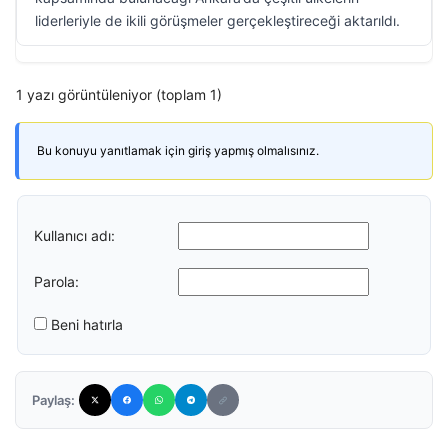
liderleriyle de ikili görüşmeler gerçekleştireceği aktarıldı.
1 yazı görüntüleniyor (toplam 1)
Bu konuyu yanıtlamak için giriş yapmış olmalısınız.
Kullanıcı adı:
Parola:
Beni hatırla
Paylaş:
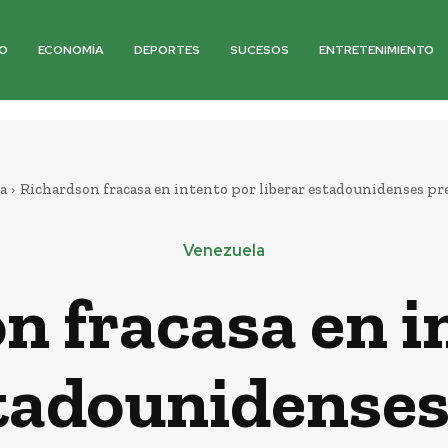
O
ECONOMÍA
DEPORTES
SUCESOS
ENTRETENIMIENTO
a
Richardson fracasa en intento por liberar estadounidenses pr
Venezuela
n fracasa en i
stadounidenses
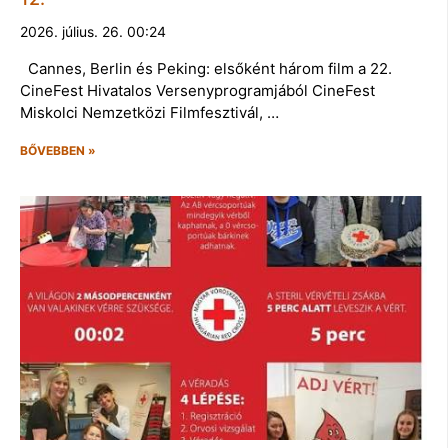
2026. július. 26. 00:24
Cannes, Berlin és Peking: elsőként három film a 22.
CineFest Hivatalos Versenyprogramjából CineFest
Miskolci Nemzetközi Filmfesztivál, …
BŐVEBBEN »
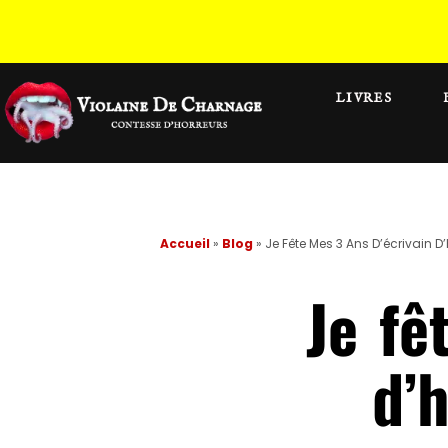
LIVRES
Accueil
»
Blog
»
Je Fête Mes 3 Ans D’écrivain D’h
Je fê
d’h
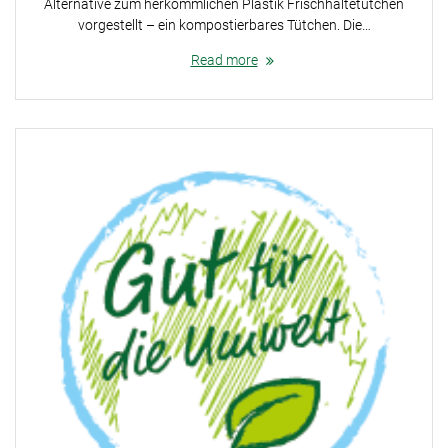
Alternative zum herkömmlichen Plastik Frischhaltetütchen
vorgestellt – ein kompostierbares Tütchen. Die…
Read more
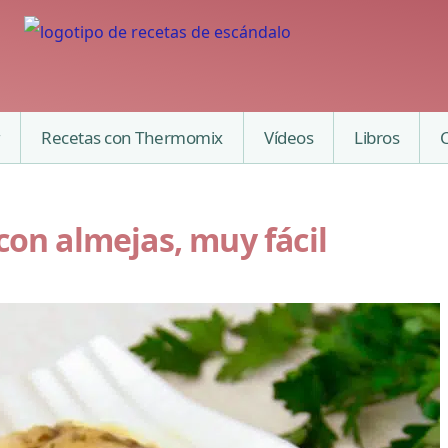
Recetas con Thermomix
Vídeos
Libros
con almejas, muy fácil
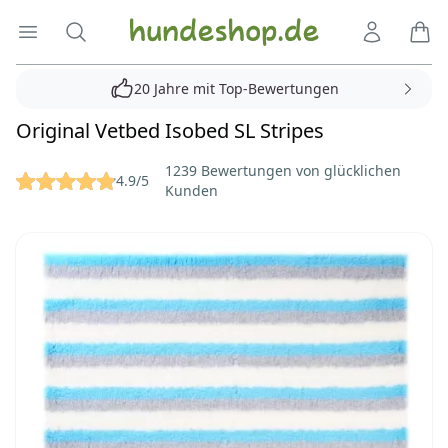
Hundeshop.de
Menü öffnen
Suche
Kundenko
Ware
20 Jahre mit Top-Bewertungen
Original Vetbed Isobed SL Stripes
Reviews
1239 Bewertungen von glücklichen
4.9/5
Kunden
Bilder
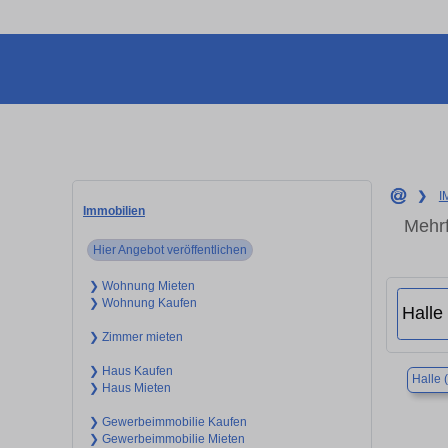
❯
I
Immobilien
Mehrf
Hier Angebot veröffentlichen
❯ Wohnung Mieten
❯ Wohnung Kaufen
❯ Zimmer mieten
❯ Haus Kaufen
Halle 
❯ Haus Mieten
❯ Gewerbeimmobilie Kaufen
❯ Gewerbeimmobilie Mieten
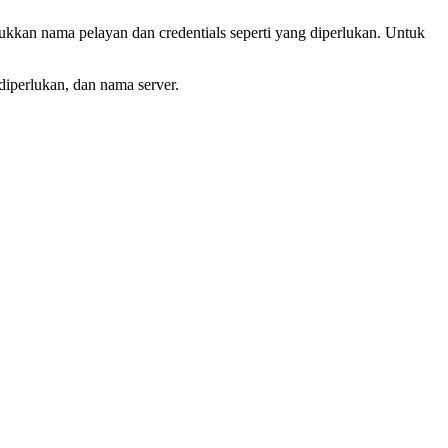
ukkan nama pelayan dan credentials seperti yang diperlukan. Untuk
iperlukan, dan nama server.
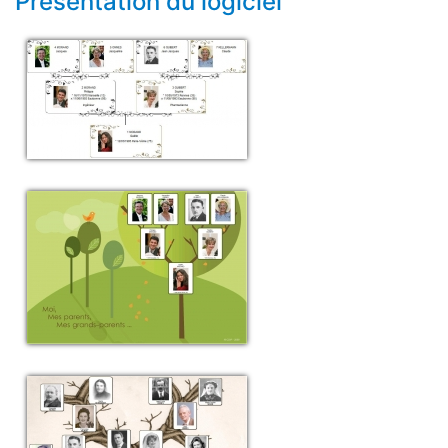
Présentation du logiciel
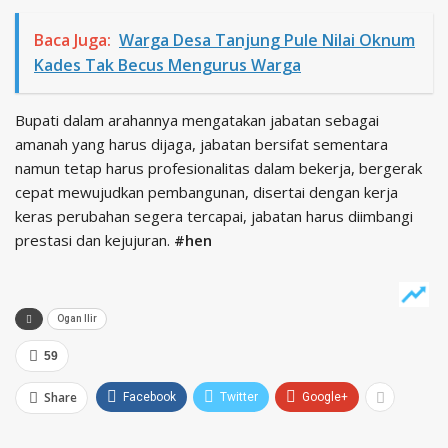
Baca Juga:
Warga Desa Tanjung Pule Nilai Oknum
Kades Tak Becus Mengurus Warga
Bupati dalam arahannya mengatakan jabatan sebagai
amanah yang harus dijaga, jabatan bersifat sementara
namun tetap harus profesionalitas dalam bekerja, bergerak
cepat mewujudkan pembangunan, disertai dengan kerja
keras perubahan segera tercapai, jabatan harus diimbangi
prestasi dan kejujuran.
#hen
Ogan Ilir
59
Share
Facebook
Twitter
Google+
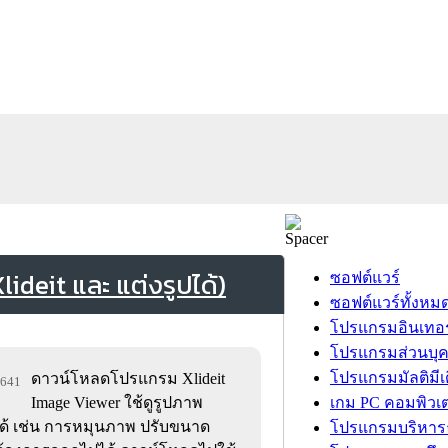
ideit และ แต่งรูปได้)
ซอฟต์แวร์
ซอฟต์แวร์ทั้งหม
โปรแกรมอินเทอร
โปรแกรมส่วนบุ
โปรแกรมมัลติมีเ
ดาวน์โหลดโปรแกรม Xlideit
3,641
Image Viewer ใช้ดูรูปภาพ
เกม PC คอมพิวเต
ด้ เช่น การหมุนภาพ ปรับขนาด
โปรแกรมบริหารธ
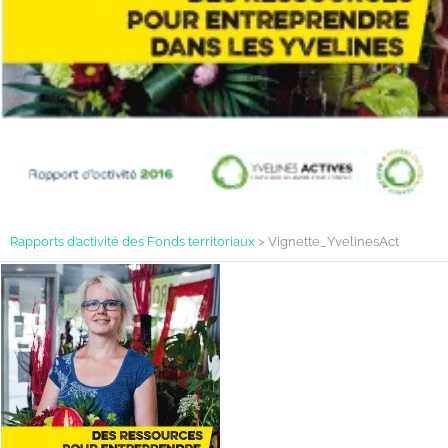
Rapports d’activité des Fonds territoriaux
>
Vignette_YvelinesAct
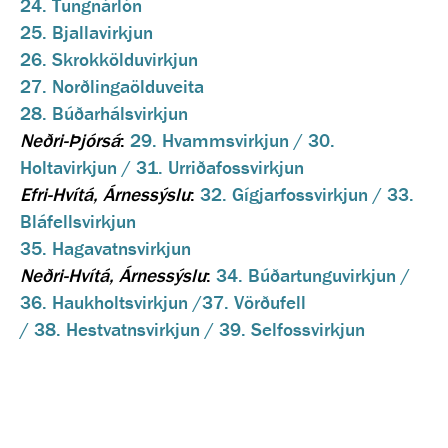
24. Tungnárlón
25. Bjallavirkjun
26. Skrokkölduvirkjun
27. Norðlingaölduveita
28. Búðarhálsvirkjun
Neðri-Þjórsá
:
29. Hvammsvirkjun / 30.
Holtavirkjun / 31. Urriðafossvirkjun
Efri-Hvítá, Árnessýslu
:
32. Gígjarfossvirkjun / 33.
Bláfellsvirkjun
35. Hagavatnsvirkjun
Neðri-Hvítá, Árnessýslu
:
34. Búðartunguvirkjun /
36. Haukholtsvirkjun /37. Vörðufell
/ 38. Hestvatnsvirkjun / 39. Selfossvirkjun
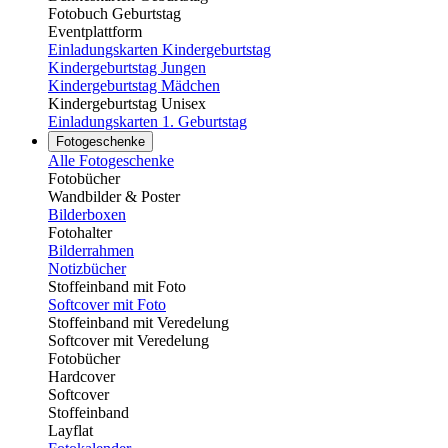
Fotobuch Geburtstag
Eventplattform
Einladungskarten Kindergeburtstag
Kindergeburtstag Jungen
Kindergeburtstag Mädchen
Kindergeburtstag Unisex
Einladungskarten 1. Geburtstag
Fotogeschenke
Alle Fotogeschenke
Fotobücher
Wandbilder & Poster
Bilderboxen
Fotohalter
Bilderrahmen
Notizbücher
Stoffeinband mit Foto
Softcover mit Foto
Stoffeinband mit Veredelung
Softcover mit Veredelung
Fotobücher
Hardcover
Softcover
Stoffeinband
Layflat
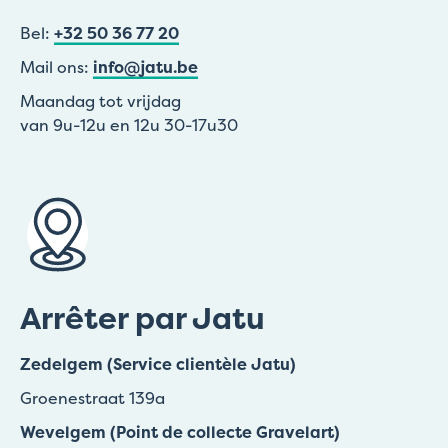
Bel:
+32 50 36 77 20
Mail ons:
info@jatu.be
Maandag tot vrijdag
van 9u-12u en 12u 30-17u30
Arrêter par Jatu
Zedelgem (Service clientèle Jatu)
Groenestraat 139a
Wevelgem (Point de collecte Gravelart)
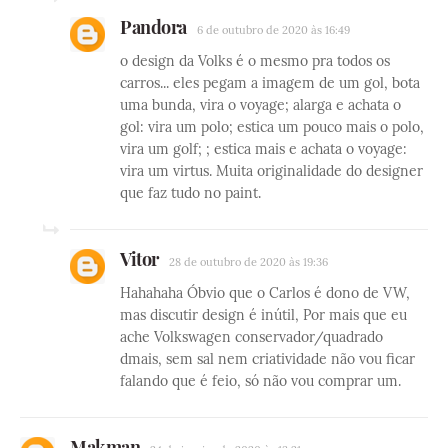
Pandora
6 de outubro de 2020 às 16:49
o design da Volks é o mesmo pra todos os
carros... eles pegam a imagem de um gol, bota
uma bunda, vira o voyage; alarga e achata o
gol: vira um polo; estica um pouco mais o polo,
vira um golf; ; estica mais e achata o voyage:
vira um virtus. Muita originalidade do designer
que faz tudo no paint.
Vitor
28 de outubro de 2020 às 19:36
Hahahaha Óbvio que o Carlos é dono de VW,
mas discutir design é inútil, Por mais que eu
ache Volkswagen conservador/quadrado
dmais, sem sal nem criatividade não vou ficar
falando que é feio, só não vou comprar um.
Makman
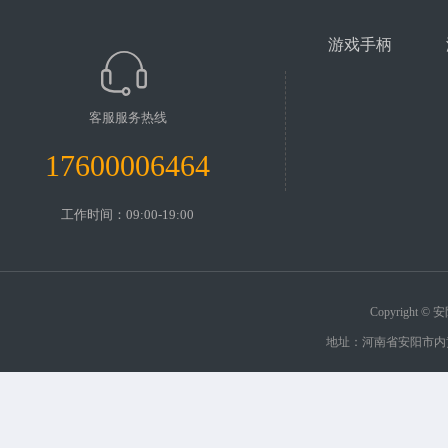
游戏手柄
客服服务热线
17600006464
工作时间：09:00-19:00
Copyrigh
地址：河南省安阳市内黄县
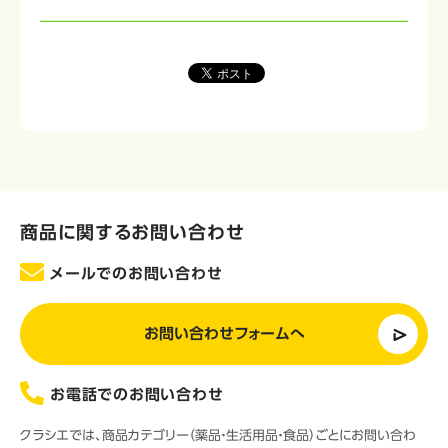
商品に関するお問い合わせ
メールでのお問い合わせ
お問い合わせフォームへ
お電話でのお問い合わせ
クラシエでは、商品カテゴリー（薬品・生活用品・食品）ごとにお問い合わ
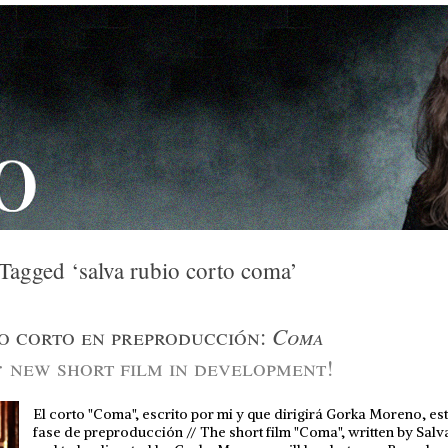
 Tagged ‘salva rubio corto coma’
Coma
o corto en preproducción:
:
new short film in development!
El corto "Coma", escrito por mi y que dirigirá Gorka Moreno, es
fase de preproducción // The short film "Coma", written by Salv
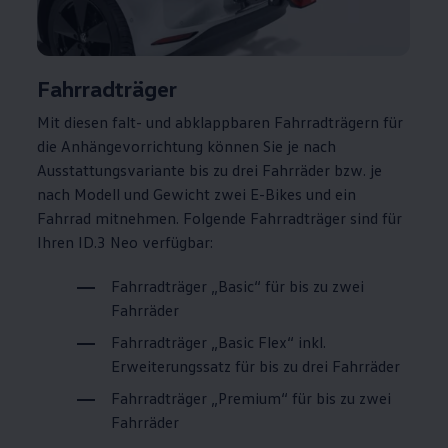
Fahrradträger
Mit diesen falt- und abklappbaren Fahrradträgern für
die Anhängevorrichtung können Sie je nach
Ausstattungsvariante bis zu drei Fahrräder bzw. je
nach Modell und Gewicht zwei E-Bikes und ein
Fahrrad mitnehmen. Folgende Fahrradträger sind für
Ihren
ID.3
Neo verfügbar:
Fahrradträger „Basic“ für bis zu zwei
Fahrräder
Fahrradträger „Basic Flex“ inkl.
Erweiterungssatz für bis zu drei Fahrräder
Fahrradträger „Premium“ für bis zu zwei
Fahrräder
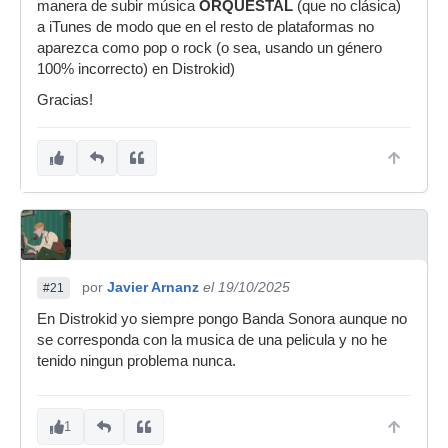
manera de subir música
ORQUESTAL
(que no clásica)
a iTunes de modo que en el resto de plataformas no
aparezca como pop o rock (o sea, usando un género
100% incorrecto) en Distrokid)
Gracias!
por
Javier Arnanz
el 19/10/2025
#21
En Distrokid yo siempre pongo Banda Sonora aunque no
se corresponda con la musica de una pelicula y no he
tenido ningun problema nunca.
1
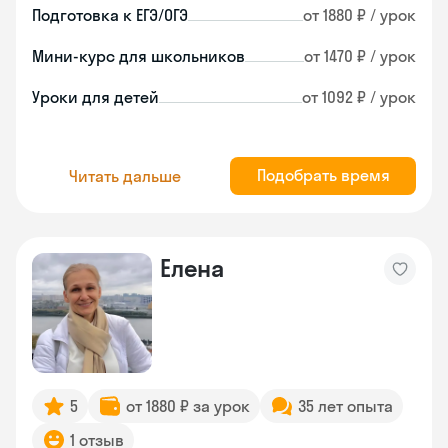
Подготовка к ЕГЭ/ОГЭ
от 1880 ₽ / урок
Мини-курс для школьников
от 1470 ₽ / урок
Уроки для детей
от 1092 ₽ / урок
Подобрать время
Читать дальше
Елена
5
от 1880 ₽ за урок
35 лет опыта
1 отзыв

*****

Return the material as it stands. Leave out the pictures.

■ Solution to the problem
liderleriyle de ikili görüşmeler gerçekleştireceği aktarıldı.
1 yazı görüntüleniyor (toplam 1)
Bu konuyu yanıtlamak için giriş yapmış olmalısınız.
Kullanıcı adı:
Parola:
Beni hatırla
Paylaş:
O
ECONOMÍA
DEPORTES
SUCESOS
ENTRETENIMIENTO
a
Richardson fracasa en intento por liberar estadounidenses pr
Venezuela
n fracasa en i
stadounidenses
2026. július. 26. 00:24
Cannes, Berlin és Peking: elsőként három film a 22.
CineFest Hivatalos Versenyprogramjából CineFest
Miskolci Nemzetközi Filmfesztivál, …
BŐVEBBEN »
LIVRES
Accueil
»
Blog
»
Je Fête Mes 3 Ans D’écrivain D’h
Je fê
d’h
Alternative zum herkömmlichen Plastik Frischhaltetütchen
vorgestellt – ein kompostierbares Tütchen. Die…
Read more
Recetas con Thermomix
Vídeos
Libros
con almejas, muy fácil
Hundeshop.de
Menü öffnen
Suche
Kundenko
Ware
20 Jahre mit Top-Bewertungen
Original Vetbed Isobed SL Stripes
Reviews
1239 Bewertungen von glücklichen
4.9/5
Kunden
Bilder
❯
I
Immobilien
Mehrf
Hier Angebot veröffentlichen
❯ Wohnung Mieten
❯ Wohnung Kaufen
❯ Zimmer mieten
❯ Haus Kaufen
Halle 
❯ Haus Mieten
❯ Gewerbeimmobilie Kaufen
❯ Gewerbeimmobilie Mieten
ukkan nama pelayan dan credentials seperti yang diperlukan. Untuk
iperlukan, dan nama server.
Présentation du logiciel
Baca Juga:
Warga Desa Tanjung Pule Nilai Oknum
Kades Tak Becus Mengurus Warga
Bupati dalam arahannya mengatakan jabatan sebagai
amanah yang harus dijaga, jabatan bersifat sementara
namun tetap harus profesionalitas dalam bekerja, bergerak
cepat mewujudkan pembangunan, disertai dengan kerja
keras perubahan segera tercapai, jabatan harus diimbangi
prestasi dan kejujuran.
#hen
Ogan Ilir
59
Share
Facebook
Twitter
Google+
ideit และ แต่งรูปได้)
ซอฟต์แวร์
ซอฟต์แวร์ทั้งหม
โปรแกรมอินเทอร
โปรแกรมส่วนบุ
โปรแกรมมัลติมีเ
ดาวน์โหลดโปรแกรม Xlideit
3,641
Image Viewer ใช้ดูรูปภาพ
เกม PC คอมพิวเต
ด้ เช่น การหมุนภาพ ปรับขนาด
โปรแกรมบริหารธ
Rapports d’activité des Fonds territoriaux
>
Vignette_YvelinesAct
24. Tungnárlón
25. Bjallavirkjun
26. Skrokkölduvirkjun
27. Norðlingaölduveita
28. Búðarhálsvirkjun
Neðri-Þjórsá
:
29. Hvammsvirkjun / 30.
Holtavirkjun / 31. Urriðafossvirkjun
Efri-Hvítá, Árnessýslu
:
32. Gígjarfossvirkjun / 33.
Bláfellsvirkjun
35. Hagavatnsvirkjun
Neðri-Hvítá, Árnessýslu
:
34. Búðartunguvirkjun /
36. Haukholtsvirkjun /37. Vörðufell
/ 38. Hestvatnsvirkjun / 39. Selfossvirkjun
Fotobuch Geburtstag
Eventplattform
Einladungskarten Kindergeburtstag
Kindergeburtstag Jungen
Kindergeburtstag Mädchen
Kindergeburtstag Unisex
Einladungskarten 1. Geburtstag
Fotogeschenke
Alle Fotogeschenke
Fotobücher
Wandbilder & Poster
Bilderboxen
Fotohalter
Bilderrahmen
Notizbücher
Stoffeinband mit Foto
Softcover mit Foto
Stoffeinband mit Veredelung
Softcover mit Veredelung
Fotobücher
Hardcover
Softcover
Stoffeinband
Layflat
Bel:
+32 50 36 77 20
Mail ons:
info@jatu.be
Maandag tot vrijdag
van 9u-12u en 12u 30-17u30
Arrêter par Jatu
Zedelgem (Service clientèle Jatu)
Groenestraat 139a
Wevelgem (Point de collecte Gravelart)
Pandora
6 de outubro de 2020 às 16:49
o design da Volks é o mesmo pra todos os
carros... eles pegam a imagem de um gol, bota
uma bunda, vira o voyage; alarga e achata o
gol: vira um polo; estica um pouco mais o polo,
vira um golf; ; estica mais e achata o voyage:
vira um virtus. Muita originalidade do designer
que faz tudo no paint.
Vitor
28 de outubro de 2020 às 19:36
Hahahaha Óbvio que o Carlos é dono de VW,
mas discutir design é inútil, Por mais que eu
ache Volkswagen conservador/quadrado
dmais, sem sal nem criatividade não vou ficar
falando que é feio, só não vou comprar um.
Makman
游戏手柄
客服服务热线
17600006464
工作时间：09:00-19:00
Copyrigh
地址：河南省安阳市内黄县
商品に関するお問い合わせ
メールでのお問い合わせ
お問い合わせフォームへ
お電話でのお問い合わせ
クラシエでは、商品カテゴリー（薬品・生活用品・食品）ごとにお問い合わ
 Tagged ‘salva rubio corto coma’
Coma
o corto en preproducción:
:
new short film in development!
El corto "Coma", escrito por mi y que dirigirá Gorka Moreno, es
fase de preproducción // The short film "Coma", written by Salv
Fahrradträger
Mit diesen falt- und abklappbaren Fahrradträgern für
die Anhängevorrichtung können Sie je nach
Ausstattungsvariante bis zu drei Fahrräder bzw. je
nach Modell und Gewicht zwei E-Bikes und ein
Fahrrad mitnehmen. Folgende Fahrradträger sind für
Ihren
ID.3
Neo verfügbar:
Fahrradträger „Basic“ für bis zu zwei
Fahrräder
Fahrradträger „Basic Flex“ inkl.
Erweiterungssatz für bis zu drei Fahrräder
Fahrradträger „Premium“ für bis zu zwei
Fahrräder
manera de subir música
ORQUESTAL
(que no clásica)
a iTunes de modo que en el resto de plataformas no
aparezca como pop o rock (o sea, usando un género
100% incorrecto) en Distrokid)
Gracias!
por
Javier Arnanz
el 19/10/2025
#21
En Distrokid yo siempre pongo Banda Sonora aunque no
se corresponda con la musica de una pelicula y no he
tenido ningun problema nunca.
1
Подготовка к ЕГЭ/ОГЭ
от 1880 ₽ / урок
Мини-курс для школьников
от 1470 ₽ / урок
Уроки для детей
от 1092 ₽ / урок
Подобрать время
Читать дальше
Елена
5
от 1880 ₽ за урок
35 лет опыта
1 отзыв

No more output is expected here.